Successful businessman was caught trading fraudulently trading
AN OUTWARDLY successful and respectable businessman fraudulently used another company to disguise his role in the running of two insurance firms he owned.
Jayson Hollier and accountant Andrew Booth then both lied about his involvement with the businesses during a hearing in the High Court, a jury at Warwick Crown Court was told.
Hollier, 39, of Emscote Road, Warwick, at the time he was charged, had denied four charges of fraudulent trading and two of perjury.
But at the end of a 13-week trial he was convicted of one fraudulent trading charge and both perjury charges.
He was cleared by the jury, who spent five days reaching their verdicts, of fraudulent trading charges relating to Shakespeare Underwriting Ltd and CIA Insurance Services Ltd.
And during the trial Hollier, his solicitor mother Linda Letchford, and Booth, 59, of Colton Street, Leicester, had all been found not guilty on the judge’s directions of a charge relating to a company called Oxlowes Properties Ltd. Letchford, 59, of Cromwell Lane, Coventry, was also cleared at that stage of the only other charge she faced of aiding and abetting the fraudulent trading of CIA Insurance.
The jury found Booth guilty of fraudulent trading charges relating to Shakespeare Underwriting Ltd and Bentley Group Ltd, but not guilty to the charge relating to CIA.
He was also convicted of two perjury charges and the theft of £45,000 from Shakespeare Underwriting’s bank account.
The case against the two men was adjourned for pre-sentence reports to be prepared on them, and they were granted bail, although Judge Amjad Nawaz said custodial sentences would be a consideration.
During the trial prosecutor Jonathan Ashley-Norman told the jury Hollier ran the two insurance companies which were ‘substantial and successful,’ while Booth was a chartered accountant with an impressive work record.
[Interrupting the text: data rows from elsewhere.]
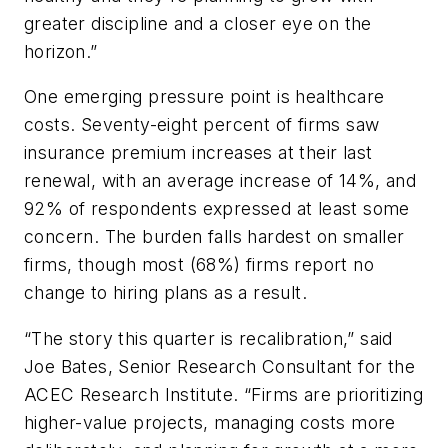
greater discipline and a closer eye on the
horizon.”
One emerging pressure point is healthcare
costs. Seventy-eight percent of firms saw
insurance premium increases at their last
renewal, with an average increase of 14%, and
92% of respondents expressed at least some
concern. The burden falls hardest on smaller
firms, though most (68%) firms report no
change to hiring plans as a result.
“The story this quarter is recalibration,” said
Joe Bates, Senior Research Consultant for the
ACEC Research Institute. “Firms are prioritizing
higher-value projects, managing costs more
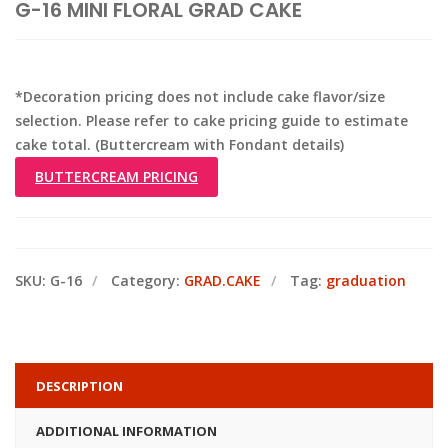
G-16 MINI FLORAL GRAD CAKE
*Decoration pricing does not include cake flavor/size
selection. Please refer to cake pricing guide to estimate
cake total. (Buttercream with Fondant details)
BUTTERCREAM PRICING
SKU:
G-16
Category:
GRAD.CAKE
Tag:
graduation
DESCRIPTION
ADDITIONAL INFORMATION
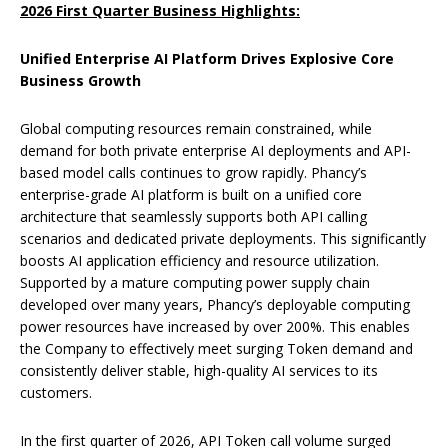
2026 First Quarter Business Highlights:
Unified Enterprise AI Platform Drives Explosive Core
Business Growth
Global computing resources remain constrained, while
demand for both private enterprise AI deployments and API-
based model calls continues to grow rapidly. Phancy’s
enterprise-grade AI platform is built on a unified core
architecture that seamlessly supports both API calling
scenarios and dedicated private deployments. This significantly
boosts AI application efficiency and resource utilization.
Supported by a mature computing power supply chain
developed over many years, Phancy’s deployable computing
power resources have increased by over 200%. This enables
the Company to effectively meet surging Token demand and
consistently deliver stable, high-quality AI services to its
customers.
In the first quarter of 2026, API Token call volume surged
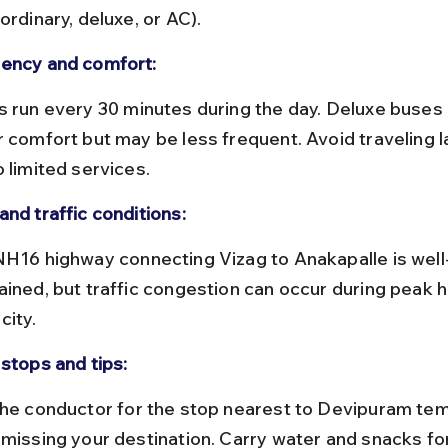
ordinary, deluxe, or AC).
ency and comfort:
 comfort but may be less frequent. Avoid traveling la
 limited services.
and traffic conditions:
ained, but traffic congestion can occur during peak h
city.
 stops and tips:
 missing your destination. Carry water and snacks for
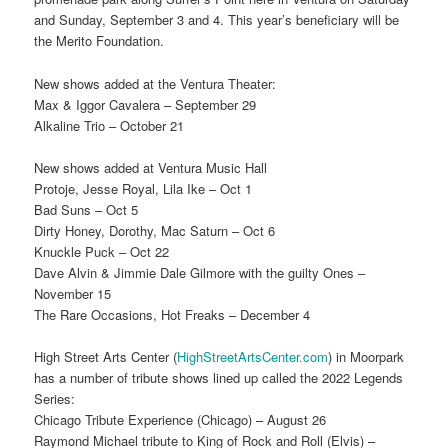
and Sunday, September 3 and 4. This year’s beneficiary will be
the Merito Foundation.
New shows added at the Ventura Theater:
Max & Iggor Cavalera – September 29
Alkaline Trio – October 21
New shows added at Ventura Music Hall
Protoje, Jesse Royal, Lila Ike – Oct 1
Bad Suns – Oct 5
Dirty Honey, Dorothy, Mac Saturn – Oct 6
Knuckle Puck – Oct 22
Dave Alvin & Jimmie Dale Gilmore with the guilty Ones –
November 15
The Rare Occasions, Hot Freaks – December 4
High Street Arts Center (
HighStreetArtsCenter.com
) in Moorpark
has a number of tribute shows lined up called the 2022 Legends
Series:
Chicago Tribute Experience (Chicago) – August 26
Raymond Michael tribute to King of Rock and Roll (Elvis) –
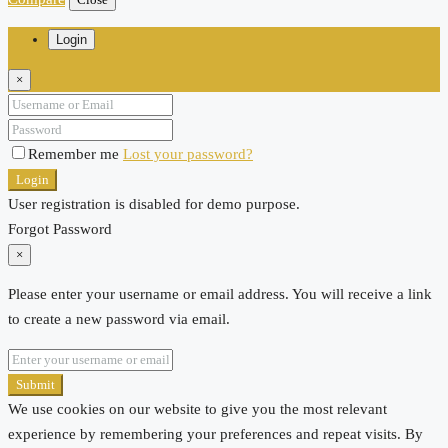
Login
×
Remember me
Lost your password?
Login
User registration is disabled for demo purpose.
Forgot Password
×
Please enter your username or email address. You will receive a link
to create a new password via email.
Submit
We use cookies on our website to give you the most relevant
experience by remembering your preferences and repeat visits. By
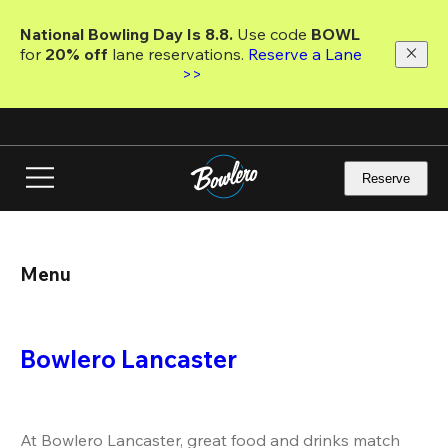
Skip
to
National Bowling Day Is 8.8. 
Use code
 BOWL 
main
for 
20% off 
lane reservations. 
Reserve a Lane 
content
>>
Reserve
Menu
Bowlero Lancaster
At Bowlero Lancaster, great food and drinks match 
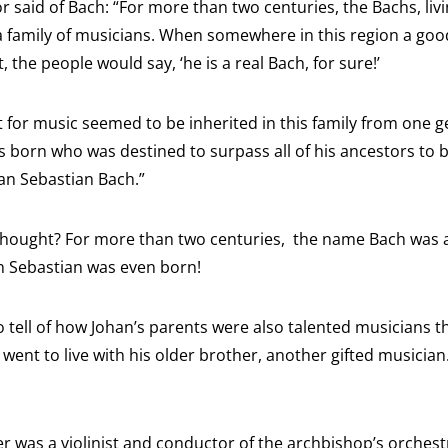
or said of Bach: “For more than two centuries, the Bachs, li
a family of musicians. When somewhere in this region a good
st, the people would say, ‘he is a real Bach, for sure!’
t for music seemed to be inherited in this family from one g
s born who was destined to surpass all of his ancestors to
han Sebastian Bach.”
g thought? For more than two centuries, the name Bach was a
n Sebastian was even born!
 tell of how Johan’s parents were also talented musicians 
went to live with his older brother, another gifted musicia
her was a violinist and conductor of the archbishop’s orchest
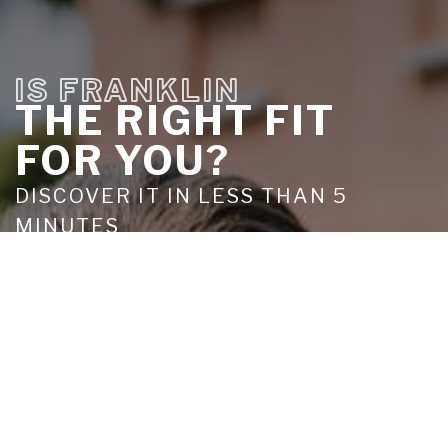
IS FRANKLIN
THE RIGHT FIT
FOR YOU?
DISCOVER IT IN LESS THAN 5
MINUTES
TAKE THE QUIZ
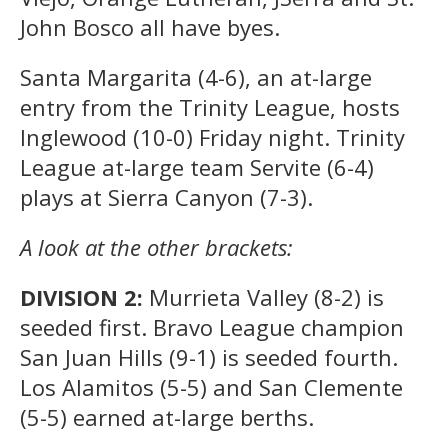
John Bosco all have byes.
Santa Margarita (4-6), an at-large
entry from the Trinity League, hosts
Inglewood (10-0) Friday night. Trinity
League at-large team Servite (6-4)
plays at Sierra Canyon (7-3).
A look at the other brackets:
DIVISION 2:
Murrieta Valley (8-2) is
seeded first. Bravo League champion
San Juan Hills (9-1) is seeded fourth.
Los Alamitos (5-5) and San Clemente
(5-5) earned at-large berths.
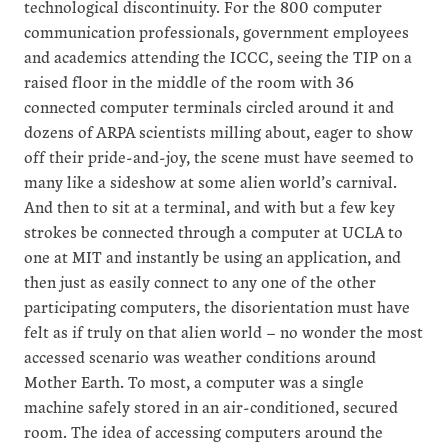
technological discontinuity. For the 800 computer
communication professionals, government employees
and academics attending the ICCC, seeing the TIP on a
raised floor in the middle of the room with 36
connected computer terminals circled around it and
dozens of ARPA scientists milling about, eager to show
off their pride-and-joy, the scene must have seemed to
many like a sideshow at some alien world’s carnival.
And then to sit at a terminal, and with but a few key
strokes be connected through a computer at UCLA to
one at MIT and instantly be using an application, and
then just as easily connect to any one of the other
participating computers, the disorientation must have
felt as if truly on that alien world – no wonder the most
accessed scenario was weather conditions around
Mother Earth. To most, a computer was a single
machine safely stored in an air-conditioned, secured
room. The idea of accessing computers around the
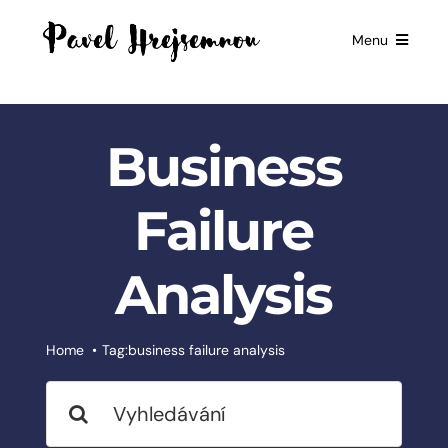
Skip
to
Menu
content
HOME
GIFTS FOR
Business
BUSINESSES
EXCLUSIVE
Failure
PARTNERSHIP
Analysis
BOOKS
ČESKÉ
SLUŽBY
Home
Tag:
business failure analysis
Search
BLOG
for:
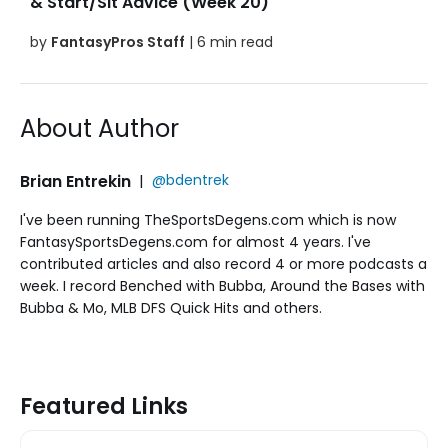
& Start/Sit Advice (Week 20)
by
FantasyPros Staff
| 6 min read
About Author
Brian Entrekin
|
@bdentrek
I've been running TheSportsDegens.com which is now
FantasySportsDegens.com for almost 4 years. I've
contributed articles and also record 4 or more podcasts a
week. I record Benched with Bubba, Around the Bases with
Bubba & Mo, MLB DFS Quick Hits and others.
Featured Links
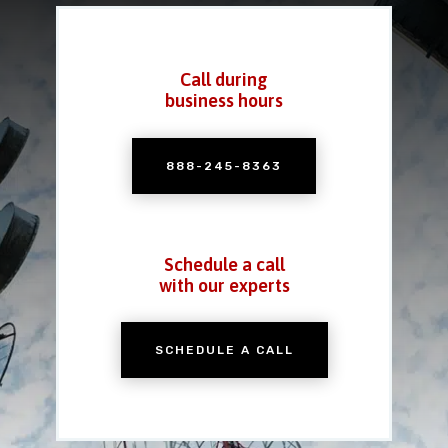
Call during
business hours
888-245-8363
Schedule a call
with our experts
SCHEDULE A CALL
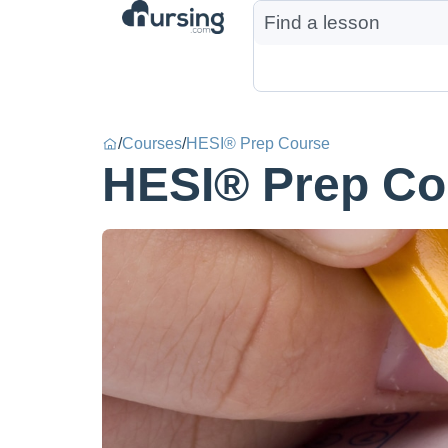
/
Courses
/
HESI® Prep Course
HESI® Prep Co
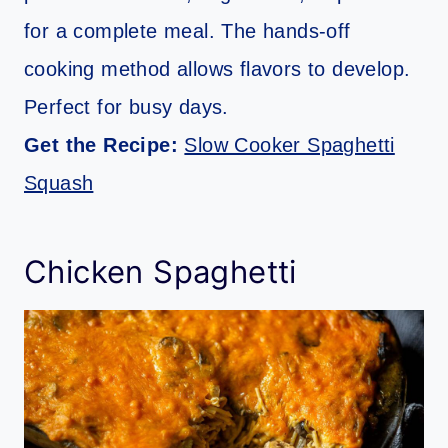
for a complete meal. The hands-off
cooking method allows flavors to develop.
Perfect for busy days.
Get the Recipe:
Slow Cooker Spaghetti
Squash
Chicken Spaghetti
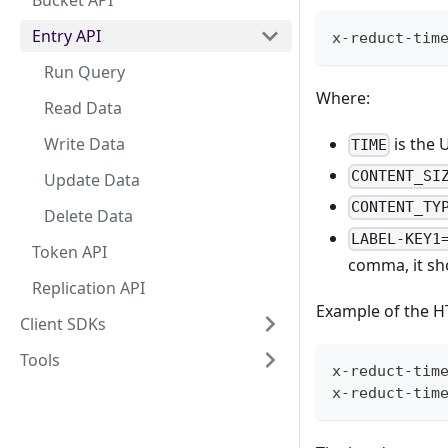
Bucket API
Entry API
x-reduct-tim
Run Query
Where:
Read Data
Write Data
is the 
TIME
CONTENT_SI
Update Data
CONTENT_TY
Delete Data
LABEL-KEY1
Token API
comma, it sh
Replication API
Example of the H
Client SDKs
Tools
x-reduct-tim
x-reduct-tim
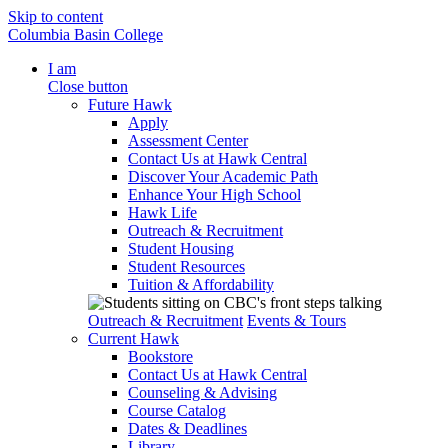
Skip to content
Columbia Basin College
I am
Close button
Future Hawk
Apply
Assessment Center
Contact Us at Hawk Central
Discover Your Academic Path
Enhance Your High School
Hawk Life
Outreach & Recruitment
Student Housing
Student Resources
Tuition & Affordability
Outreach & Recruitment
Events & Tours
Current Hawk
Bookstore
Contact Us at Hawk Central
Counseling & Advising
Course Catalog
Dates & Deadlines
Library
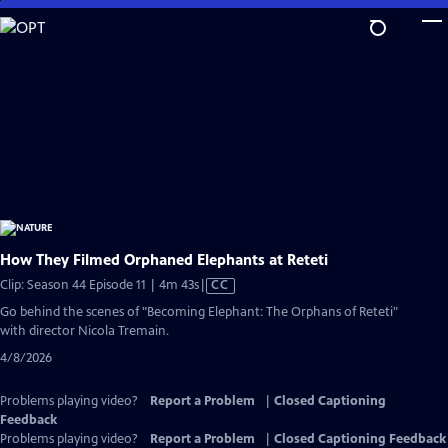
Skip
to
Main
Content
How They Filmed Orphaned Elephants at Reteti
Video
Clip: Season 44 Episode 11 | 4m 43s
|
CC
has
Go behind the scenes of "Becoming Elephant: The Orphans of Reteti"
Closed
with director Nicola Tremain.
Captions
4/8/2026
Problems playing video?
Report a Problem
|
Closed Captioning
Feedback
Problems playing video?
Report a Problem
|
Closed Captioning Feedback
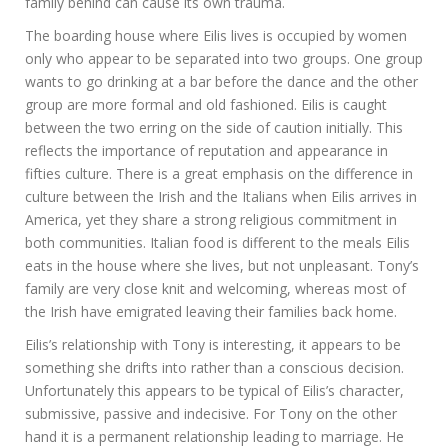
family behind can cause its own trauma.
The boarding house where Eilis lives is occupied by women
only who appear to be separated into two groups. One group
wants to go drinking at a bar before the dance and the other
group are more formal and old fashioned. Eilis is caught
between the two erring on the side of caution initially. This
reflects the importance of reputation and appearance in
fifties culture. There is a great emphasis on the difference in
culture between the Irish and the Italians when Eilis arrives in
America, yet they share a strong religious commitment in
both communities. Italian food is different to the meals Eilis
eats in the house where she lives, but not unpleasant. Tony’s
family are very close knit and welcoming, whereas most of
the Irish have emigrated leaving their families back home.
Eilis’s relationship with Tony is interesting, it appears to be
something she drifts into rather than a conscious decision.
Unfortunately this appears to be typical of Eilis’s character,
submissive, passive and indecisive. For Tony on the other
hand it is a permanent relationship leading to marriage. He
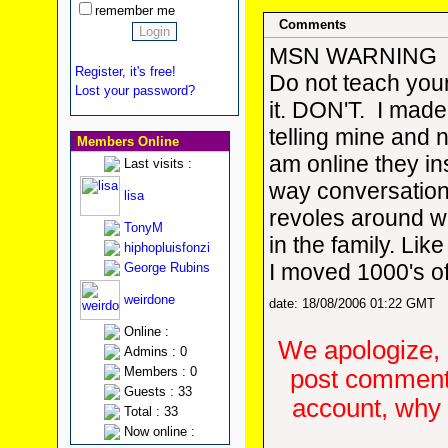
remember me
Comments
MSN WARNING
Register, it's free!
Do not teach your
Lost your password?
it. DON'T. I made
telling mine and 
Members Online
am online they in
Last visits :
way conversation
lisa
revoles around w
TonyM
in the family. Lik
hiphopluisfonzi
I moved 1000's o
George Rubins
weirdone
date: 18/08/2006 01:22 GMT
Online :
We apologize, 
Admins : 0
Members : 0
post comments
Guests : 33
account, why d
Total : 33
Now online :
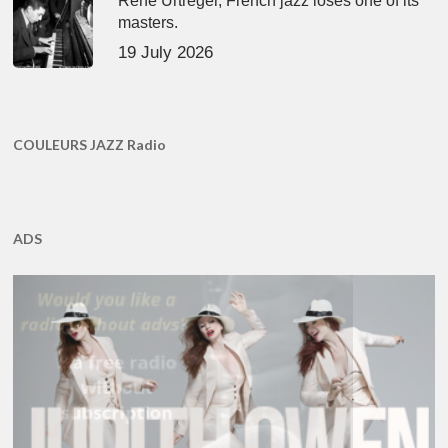
René Urtreger, French jazz loses one of its
masters.
19 July 2026
COULEURS JAZZ Radio
ADS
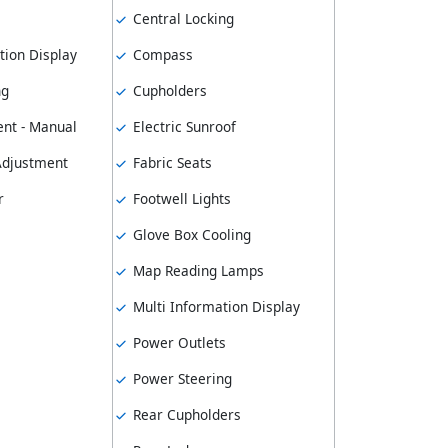
Central Locking
tion Display
Compass
ng
Cupholders
nt - Manual
Electric Sunroof
 Adjustment
Fabric Seats
r
Footwell Lights
Glove Box Cooling
Map Reading Lamps
Multi Information Display
Power Outlets
Power Steering
Rear Cupholders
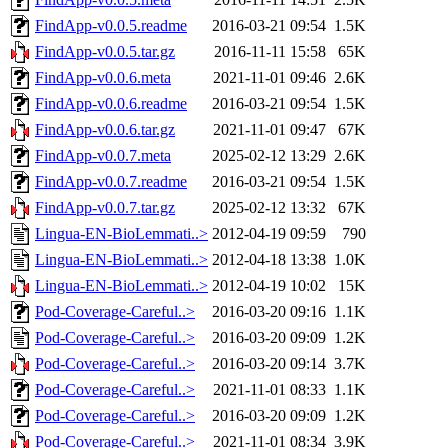
FindApp-v0.0.5.readme
2016-03-21 09:54
1.5K
FindApp-v0.0.5.tar.gz
2016-11-11 15:58
65K
FindApp-v0.0.6.meta
2021-11-01 09:46
2.6K
FindApp-v0.0.6.readme
2016-03-21 09:54
1.5K
FindApp-v0.0.6.tar.gz
2021-11-01 09:47
67K
FindApp-v0.0.7.meta
2025-02-12 13:29
2.6K
FindApp-v0.0.7.readme
2016-03-21 09:54
1.5K
FindApp-v0.0.7.tar.gz
2025-02-12 13:32
67K
Lingua-EN-BioLemmati..>
2012-04-19 09:59
790
Lingua-EN-BioLemmati..>
2012-04-18 13:38
1.0K
Lingua-EN-BioLemmati..>
2012-04-19 10:02
15K
Pod-Coverage-Careful..>
2016-03-20 09:16
1.1K
Pod-Coverage-Careful..>
2016-03-20 09:09
1.2K
Pod-Coverage-Careful..>
2016-03-20 09:14
3.7K
Pod-Coverage-Careful..>
2021-11-01 08:33
1.1K
Pod-Coverage-Careful..>
2016-03-20 09:09
1.2K
Pod-Coverage-Careful..>
2021-11-01 08:34
3.9K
Mr Ashley-Norman said the case had taken a long time to prepare, and spanned a five-year period in the commercial life of the defendants between 2002 and 2006.
“Mr Hollier has been a successful businessman in his time, and he built up a substantial business empire centred on the insurance industry.”
In 2001 he brought in Booth, who had been a senior employee at Axa Insurance, to act as his financial controller. Although they appointed directors to deal with the day-to-day running of the companies, Hollier was the owner and Booth his right-hand man who was given a free rein over the bank accounts of each company.
In the end so much money went out of Shakespeare that it was unable to meet its liabilities and was placed into administration, while withdrawals from CIA became so desperate that urgent steps had to be taken to prevent it being wound up.
“As the commercial life of both companies foundered, much to their surprise, the directors were told that in fact Hollier did not own the companies, but that they were owned by the Bentley Group Ltd. That was owned by Booth.
“But the prosecution case is that the purported sale was a device to distance Hollier from the ownership and control of the companies,” said Mr Ashley-Norman.
“It showed a tendency of Hollier and Booth to present any version of the truth which suited them at the time. But that deception was played not only on the directors, but on the court.”